The most targeted brand among cloud apps is Microsoft, where attackers target Microsoft Live and 365 credentials. Pages targeting Yahoo and AOL are similar, explicitly targeting login credentials for those apps. However, the fake Adobe and DocuSign pages are slightly different, as illustrated in the screenshots below the graph: The phishing pages use the Adobe and DocuSign brands to target credentials for other services. To ensure no one is left out, the attackers in both examples even include an “other” option where the victim can enter any email address and password. In both of these examples and most others, Microsoft 365 is among the target credentials. As a result, the percentage of users clicking on links targeting Microsoft credentials is closer to 75%. Microsoft’s popularity as a phishing target is unsurprising because Microsoft 365 is the most popular productivity suite by a large margin.

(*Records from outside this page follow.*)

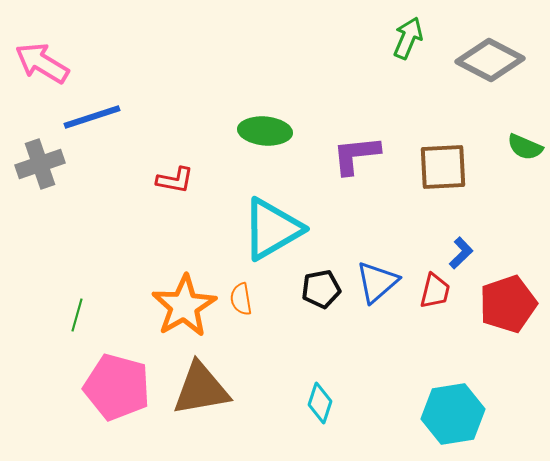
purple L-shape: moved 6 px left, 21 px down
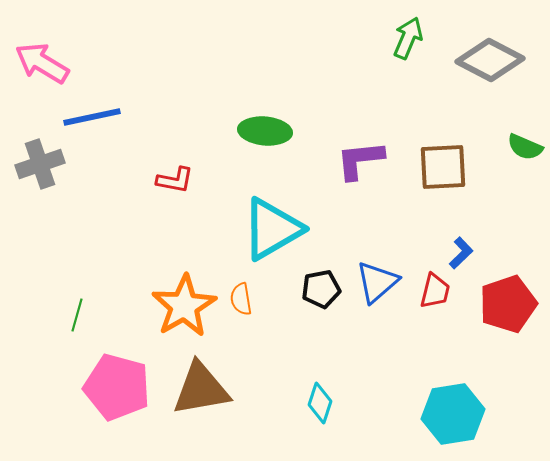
blue line: rotated 6 degrees clockwise
purple L-shape: moved 4 px right, 5 px down
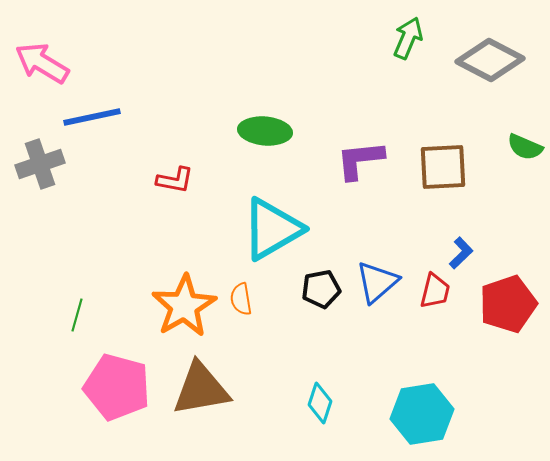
cyan hexagon: moved 31 px left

Top cloud phishing targets by links clicked - Cloud and Threat Report - January 2025

Phishing examples - Cloud and Threat Report - January 2025

Where the victims are encountering the phishing links provides clues as to why the number of users clicking on such links may have increased in the past year. The majority of the clicks did not come from email but rather from various other locations throughout the web. The top referrer was search engines, where attackers run malicious ads or use SEO poisoning techniques to get the phishing pages listed at the top of the search engine results for specific terms. Other top referrers included shopping, technology, business, and entertainment sites, where the referrals come from comments, malicious ads, and infected sites. The variety of phishing sources illustrates some creative social engineering by attackers. They know their victims may be wary of inbound emails (where they are repeatedly taught not to click on links) but will much more freely click on links in search engine results.

Top web and cloud categories referring phishing pages - Cloud and Threat Report - January 2025

 

Trojans

1.4 out of every 100 people encountered malicious content on the web or in the cloud each month during 2024. The most common types of content encountered were JavaScript-based Trojans. These malicious scripts aim to trick the victim into downloading malware, visiting another malicious scam or phishing site, or authorizing access to their accounts. Below is a list of the top 10 most commonly encountered malware families, all designed to trick their victims into downloading, opening, or clicking something to kick off a series of cascading events designed to compromise their systems. Blocking Trojans is crucial because they are often the initial vector for more sophisticated malicious activities, including espionage, ransomware, financial fraud, and sabotage.

Backdoor.Zusy (a.k.a. TinyBanker) is a banking Trojan based on Zeus’s source code that aims to steal personal information via code injection into websites.

Downloader.Nemucod is a JavaScript downloader that has previously delivered Teslacrypt.

Downloader.SLoad (a.k.a Starslord) is a downloader often used to deliver Ramnit.
Downloader.Upatre is a downloader that distributes other payloads, such as Locky and Dridex.

Infostealer.AgentTesla is a .NET-based remote access Trojan with many capabilities, including stealing passwords from the browser, logging keystrokes, and capturing clipboard contents.

Trojan.CobaltStrike is a powerful commercial penetration testing framework that enables various functionalities, including a highly customizable command and control framework to evade traditional network-based detection. Cracked versions of CobaltStrike are widely used by many adversary groups.

Trojan.FakeUpdater (a.k.a. SocGholish) is a JavaScript downloader that delivers various payloads, including Dridex and Azorult.